“Beautiful!” cried the young officer excitedly.
“Ah! that’s how I used to speak of Mrs Captain Otway,” said the heavy-looking officer cynically; “but, my dear Phil, with all due respect to the sharer of my joys and the sorrows of going out to this horrible hole, Mrs Captain Otway does not look beautiful now.”
“Otway, you are a brute to that woman. She is a thoroughly true-hearted lady, and too good for you.”
“Much, Phil—much too good. Poor woman, it was hard upon her, with all her love of luxury and refinement, that she should be forced by fate to marry the poor captain of a marching regiment.”

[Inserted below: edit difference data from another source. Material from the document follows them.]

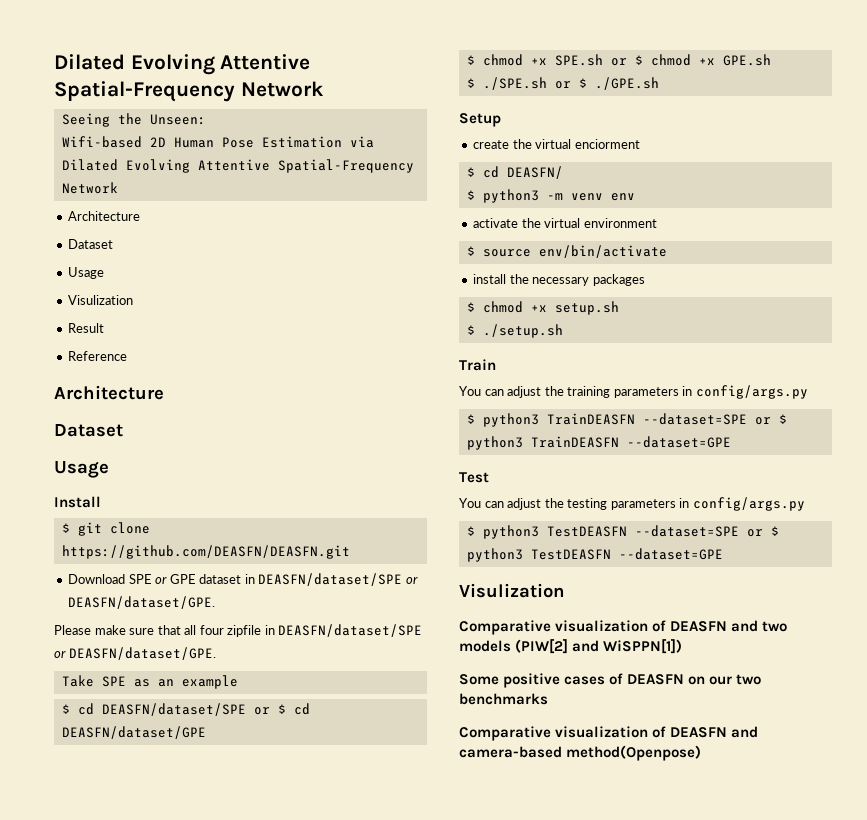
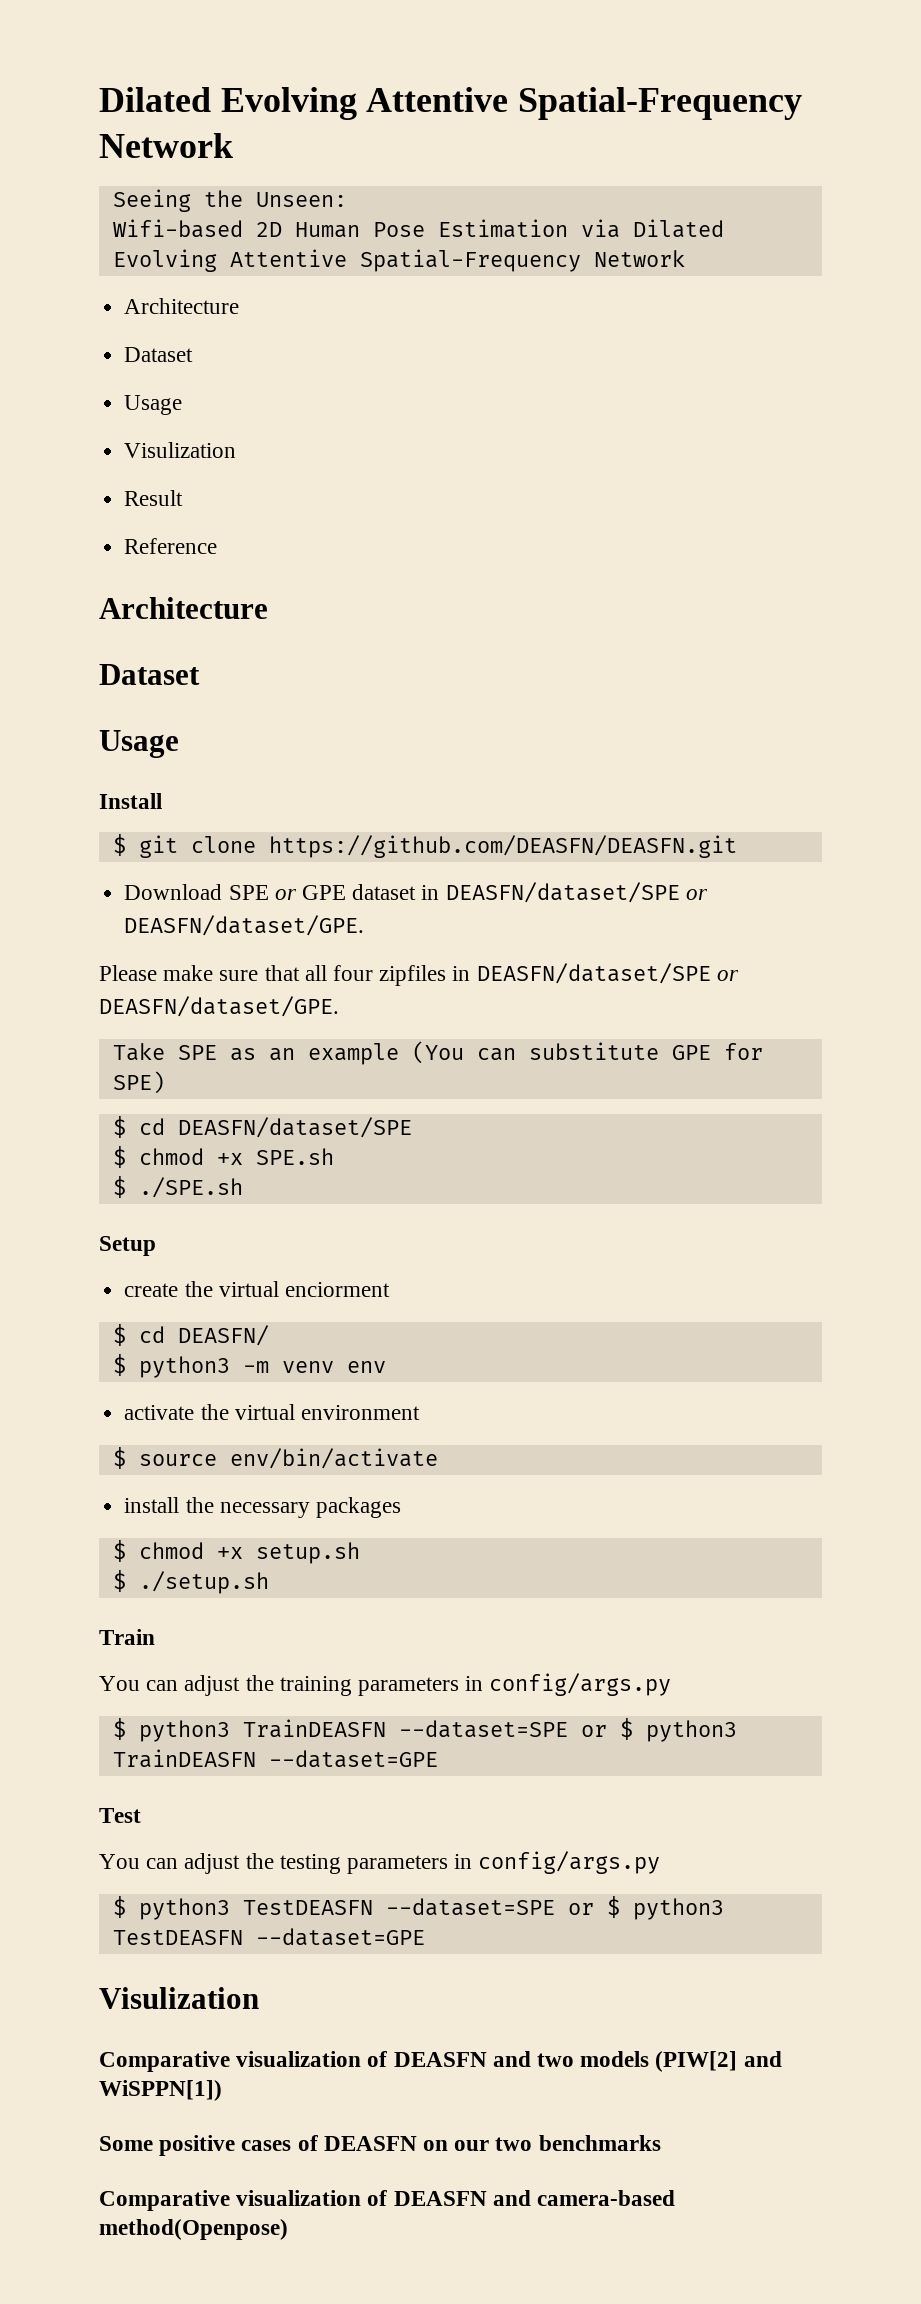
[227,625,262,637] zipfile -> [379,965,447,986] zipfiles
(238, 682) none -> [411,1041,763,1064] [112,1071,165,1094] (You can substitute GPE for SPE)
[253,703,310,715] [61,726,206,739] or $ cd DEASFN/dataset/GPE -> (412, 1127) none
[610,54,771,66] or $ chmod +x GPE.sh -> (334, 1156) none
[554,77,659,90] or $ ./GPE.sh -> (243, 1187) none

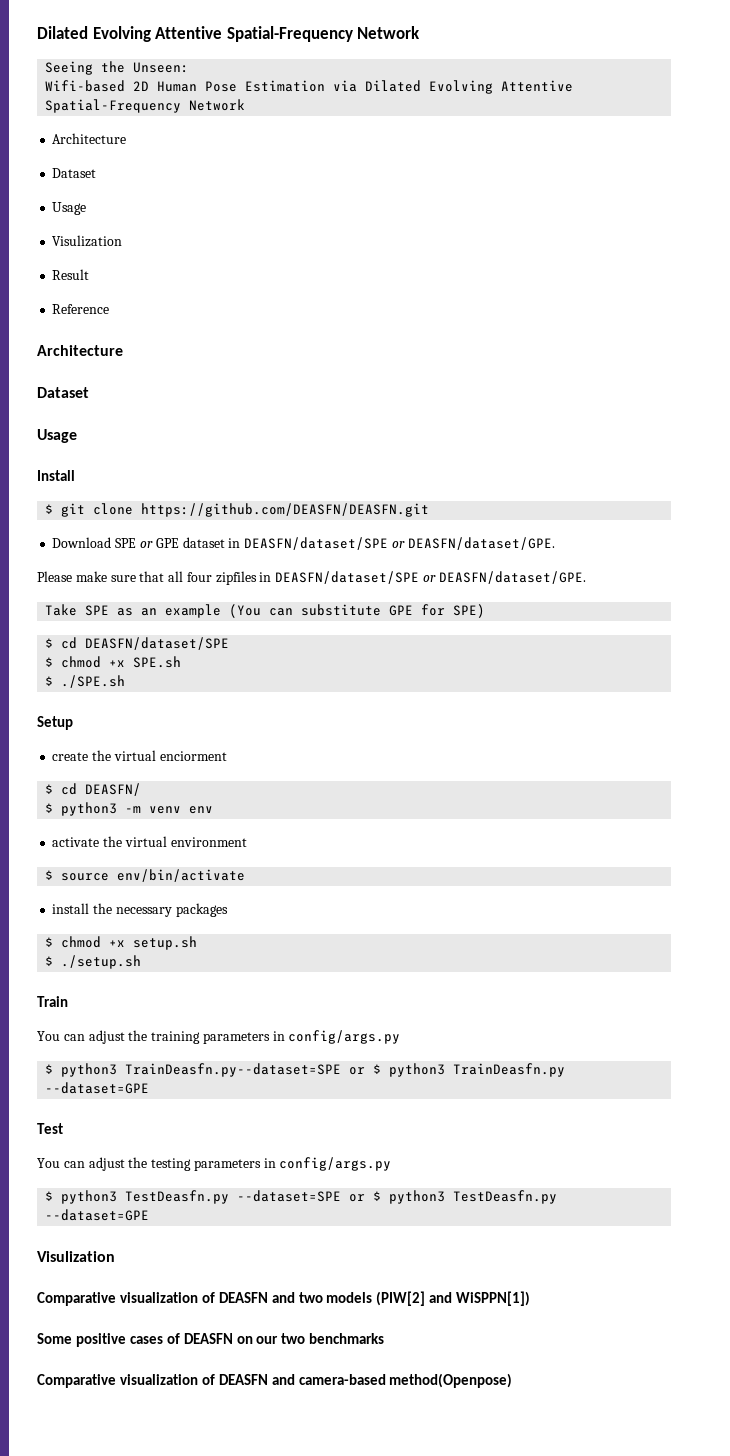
[242,1718,737,1742] [112,1749,256,1768] TrainDEASFN --dataset=SPE or $ python3 TrainDEASFN -> [125,1063,566,1077] TrainDeasfn.py--dataset=SPE or $ python3 TrainDeasfn.py
[242,1896,724,1920] [112,1930,243,1945] TestDEASFN --dataset=SPE or $ python3 TestDEASFN -> [125,1190,558,1204] TestDeasfn.py --dataset=SPE or $ python3 TestDeasfn.py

“Sent out to guard convicts in a penal settlement, eh?”
“Yes, to be sure. Oh, dear me! I shall be heartily glad when we are settled down and have had a week at sea.”

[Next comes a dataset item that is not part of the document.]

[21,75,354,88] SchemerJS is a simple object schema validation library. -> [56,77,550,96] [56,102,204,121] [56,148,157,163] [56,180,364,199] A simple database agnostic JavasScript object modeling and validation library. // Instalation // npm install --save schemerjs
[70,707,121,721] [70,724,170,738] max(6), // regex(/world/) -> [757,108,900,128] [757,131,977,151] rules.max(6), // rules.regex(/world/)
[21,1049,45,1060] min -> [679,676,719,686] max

“Oh, I don’t know. I think time passes quite quickly enough. I say, Otway, do you think, if you asked her, Mrs Otway would lend a helping hand to those two ladies? They seem very strange and desolate on board here.”
“My wife? Impossible, Phil; she is in her berth already, declaring that she is sea-sick, when all the time it is fancy.”
“How do you know?”
“How do I know? Because she never is; it is so as to get out of the misery and confusion of the first day. Look here, boy, I’m always glad to help you, though. Shall I do?”